WHAT THIS TASK INVOLVES — Return only the line containing "X0014489Y0048551D01*" and each line after it, exactly as written, through the end of the records.

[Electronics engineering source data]
□ □ □

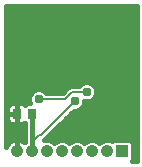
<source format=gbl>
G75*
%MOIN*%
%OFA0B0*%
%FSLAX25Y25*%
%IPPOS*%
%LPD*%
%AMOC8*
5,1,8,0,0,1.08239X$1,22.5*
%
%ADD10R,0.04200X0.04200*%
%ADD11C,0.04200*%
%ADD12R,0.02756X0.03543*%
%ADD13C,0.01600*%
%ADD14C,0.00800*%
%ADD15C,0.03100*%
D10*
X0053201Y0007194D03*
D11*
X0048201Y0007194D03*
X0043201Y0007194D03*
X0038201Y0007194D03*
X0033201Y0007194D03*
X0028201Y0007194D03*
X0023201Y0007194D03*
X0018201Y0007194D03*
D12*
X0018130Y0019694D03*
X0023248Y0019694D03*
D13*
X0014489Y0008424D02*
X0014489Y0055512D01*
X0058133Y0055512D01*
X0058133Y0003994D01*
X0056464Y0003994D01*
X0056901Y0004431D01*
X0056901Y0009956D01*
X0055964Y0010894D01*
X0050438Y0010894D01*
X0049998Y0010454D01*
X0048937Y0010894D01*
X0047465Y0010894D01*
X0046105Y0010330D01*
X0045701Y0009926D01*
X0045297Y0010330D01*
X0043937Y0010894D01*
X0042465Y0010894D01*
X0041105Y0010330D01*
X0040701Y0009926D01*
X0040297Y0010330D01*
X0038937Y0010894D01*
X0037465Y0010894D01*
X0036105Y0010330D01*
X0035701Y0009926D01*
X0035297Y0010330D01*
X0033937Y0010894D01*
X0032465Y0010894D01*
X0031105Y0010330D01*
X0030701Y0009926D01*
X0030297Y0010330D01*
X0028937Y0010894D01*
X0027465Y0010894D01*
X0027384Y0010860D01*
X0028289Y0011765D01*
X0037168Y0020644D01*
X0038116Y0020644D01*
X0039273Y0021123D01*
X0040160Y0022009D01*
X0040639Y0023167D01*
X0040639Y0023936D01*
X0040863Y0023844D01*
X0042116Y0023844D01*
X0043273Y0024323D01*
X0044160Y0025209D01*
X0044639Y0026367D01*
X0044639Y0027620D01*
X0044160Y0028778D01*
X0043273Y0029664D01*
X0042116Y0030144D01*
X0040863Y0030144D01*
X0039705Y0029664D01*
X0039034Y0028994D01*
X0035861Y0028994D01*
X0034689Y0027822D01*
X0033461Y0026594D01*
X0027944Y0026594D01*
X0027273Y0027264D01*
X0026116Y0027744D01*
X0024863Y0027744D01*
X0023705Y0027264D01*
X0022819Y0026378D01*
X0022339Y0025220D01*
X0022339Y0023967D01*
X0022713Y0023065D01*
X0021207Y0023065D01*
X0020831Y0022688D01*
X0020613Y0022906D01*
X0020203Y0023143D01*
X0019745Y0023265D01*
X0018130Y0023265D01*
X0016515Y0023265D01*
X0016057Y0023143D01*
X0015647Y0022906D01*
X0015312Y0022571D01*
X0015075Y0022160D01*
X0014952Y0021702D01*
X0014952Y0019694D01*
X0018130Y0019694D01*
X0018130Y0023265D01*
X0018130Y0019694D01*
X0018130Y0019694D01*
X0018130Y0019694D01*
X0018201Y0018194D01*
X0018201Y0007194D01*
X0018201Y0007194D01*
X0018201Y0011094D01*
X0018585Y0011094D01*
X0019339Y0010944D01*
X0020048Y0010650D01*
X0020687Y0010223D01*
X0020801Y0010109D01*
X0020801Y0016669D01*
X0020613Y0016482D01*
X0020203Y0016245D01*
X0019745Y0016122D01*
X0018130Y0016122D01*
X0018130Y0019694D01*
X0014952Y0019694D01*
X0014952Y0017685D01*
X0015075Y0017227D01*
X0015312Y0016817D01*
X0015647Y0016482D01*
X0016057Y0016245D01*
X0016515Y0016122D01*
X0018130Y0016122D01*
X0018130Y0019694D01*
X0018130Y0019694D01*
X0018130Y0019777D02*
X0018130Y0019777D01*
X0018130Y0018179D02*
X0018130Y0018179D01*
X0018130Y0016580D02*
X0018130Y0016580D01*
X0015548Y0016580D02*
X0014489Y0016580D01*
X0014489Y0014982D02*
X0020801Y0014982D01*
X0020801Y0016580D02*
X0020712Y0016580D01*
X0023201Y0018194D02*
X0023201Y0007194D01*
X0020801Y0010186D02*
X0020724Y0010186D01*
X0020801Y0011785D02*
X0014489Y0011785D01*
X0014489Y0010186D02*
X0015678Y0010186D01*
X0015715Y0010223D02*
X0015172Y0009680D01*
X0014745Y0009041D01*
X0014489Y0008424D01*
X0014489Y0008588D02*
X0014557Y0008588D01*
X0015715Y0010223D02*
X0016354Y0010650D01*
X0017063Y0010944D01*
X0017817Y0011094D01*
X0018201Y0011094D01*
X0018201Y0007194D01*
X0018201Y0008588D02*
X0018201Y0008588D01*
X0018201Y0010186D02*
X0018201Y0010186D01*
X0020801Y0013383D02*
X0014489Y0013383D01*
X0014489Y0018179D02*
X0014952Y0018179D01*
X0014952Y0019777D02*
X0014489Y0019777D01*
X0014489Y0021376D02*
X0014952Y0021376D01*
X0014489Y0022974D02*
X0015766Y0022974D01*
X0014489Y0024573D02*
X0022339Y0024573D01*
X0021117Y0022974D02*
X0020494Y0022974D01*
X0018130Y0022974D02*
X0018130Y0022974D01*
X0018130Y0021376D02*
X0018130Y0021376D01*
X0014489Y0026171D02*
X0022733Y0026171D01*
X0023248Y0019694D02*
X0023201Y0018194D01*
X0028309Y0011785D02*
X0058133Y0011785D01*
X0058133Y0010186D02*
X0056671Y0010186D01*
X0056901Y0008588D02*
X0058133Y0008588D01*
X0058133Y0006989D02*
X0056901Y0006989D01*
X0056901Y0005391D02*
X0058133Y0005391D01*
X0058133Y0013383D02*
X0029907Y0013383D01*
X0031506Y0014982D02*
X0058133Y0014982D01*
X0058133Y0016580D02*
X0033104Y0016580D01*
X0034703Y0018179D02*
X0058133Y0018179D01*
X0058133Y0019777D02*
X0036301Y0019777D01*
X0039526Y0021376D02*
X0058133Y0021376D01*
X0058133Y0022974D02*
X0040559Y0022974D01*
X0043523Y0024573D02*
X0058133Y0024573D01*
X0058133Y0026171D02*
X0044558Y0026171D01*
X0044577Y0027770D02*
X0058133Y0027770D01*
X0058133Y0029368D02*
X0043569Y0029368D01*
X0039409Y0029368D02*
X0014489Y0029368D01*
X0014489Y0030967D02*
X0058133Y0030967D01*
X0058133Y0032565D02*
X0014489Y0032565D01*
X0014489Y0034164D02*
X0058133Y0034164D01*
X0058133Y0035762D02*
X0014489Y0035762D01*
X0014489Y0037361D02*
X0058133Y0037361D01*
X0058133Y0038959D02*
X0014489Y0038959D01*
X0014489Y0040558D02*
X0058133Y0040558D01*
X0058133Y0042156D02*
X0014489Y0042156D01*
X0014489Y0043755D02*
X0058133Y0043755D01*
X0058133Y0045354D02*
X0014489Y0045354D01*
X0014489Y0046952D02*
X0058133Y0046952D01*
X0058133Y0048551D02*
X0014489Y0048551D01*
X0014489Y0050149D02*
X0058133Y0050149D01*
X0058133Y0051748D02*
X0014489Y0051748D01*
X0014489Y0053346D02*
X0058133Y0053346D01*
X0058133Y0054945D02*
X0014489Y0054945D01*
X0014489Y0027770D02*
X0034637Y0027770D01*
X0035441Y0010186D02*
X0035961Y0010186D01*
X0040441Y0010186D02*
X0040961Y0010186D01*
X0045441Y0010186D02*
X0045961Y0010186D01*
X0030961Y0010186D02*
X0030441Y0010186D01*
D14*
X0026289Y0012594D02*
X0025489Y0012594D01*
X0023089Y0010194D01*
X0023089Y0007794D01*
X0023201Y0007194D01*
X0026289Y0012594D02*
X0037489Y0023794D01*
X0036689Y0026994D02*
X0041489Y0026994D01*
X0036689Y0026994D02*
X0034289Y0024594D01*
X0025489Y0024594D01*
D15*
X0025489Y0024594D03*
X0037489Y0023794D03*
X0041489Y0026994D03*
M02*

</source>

□ □ □

TASK OUTPUT —
X0014489Y0048551D01*
X0014489Y0050149D02*
X0058133Y0050149D01*
X0058133Y0051748D02*
X0014489Y0051748D01*
X0014489Y0053346D02*
X0058133Y0053346D01*
X0058133Y0054945D02*
X0014489Y0054945D01*
X0014489Y0027770D02*
X0034637Y0027770D01*
X0035441Y0010186D02*
X0035961Y0010186D01*
X0040441Y0010186D02*
X0040961Y0010186D01*
X0045441Y0010186D02*
X0045961Y0010186D01*
X0030961Y0010186D02*
X0030441Y0010186D01*
D14*
X0026289Y0012594D02*
X0025489Y0012594D01*
X0023089Y0010194D01*
X0023089Y0007794D01*
X0023201Y0007194D01*
X0026289Y0012594D02*
X0037489Y0023794D01*
X0036689Y0026994D02*
X0041489Y0026994D01*
X0036689Y0026994D02*
X0034289Y0024594D01*
X0025489Y0024594D01*
D15*
X0025489Y0024594D03*
X0037489Y0023794D03*
X0041489Y0026994D03*
M02*

</source>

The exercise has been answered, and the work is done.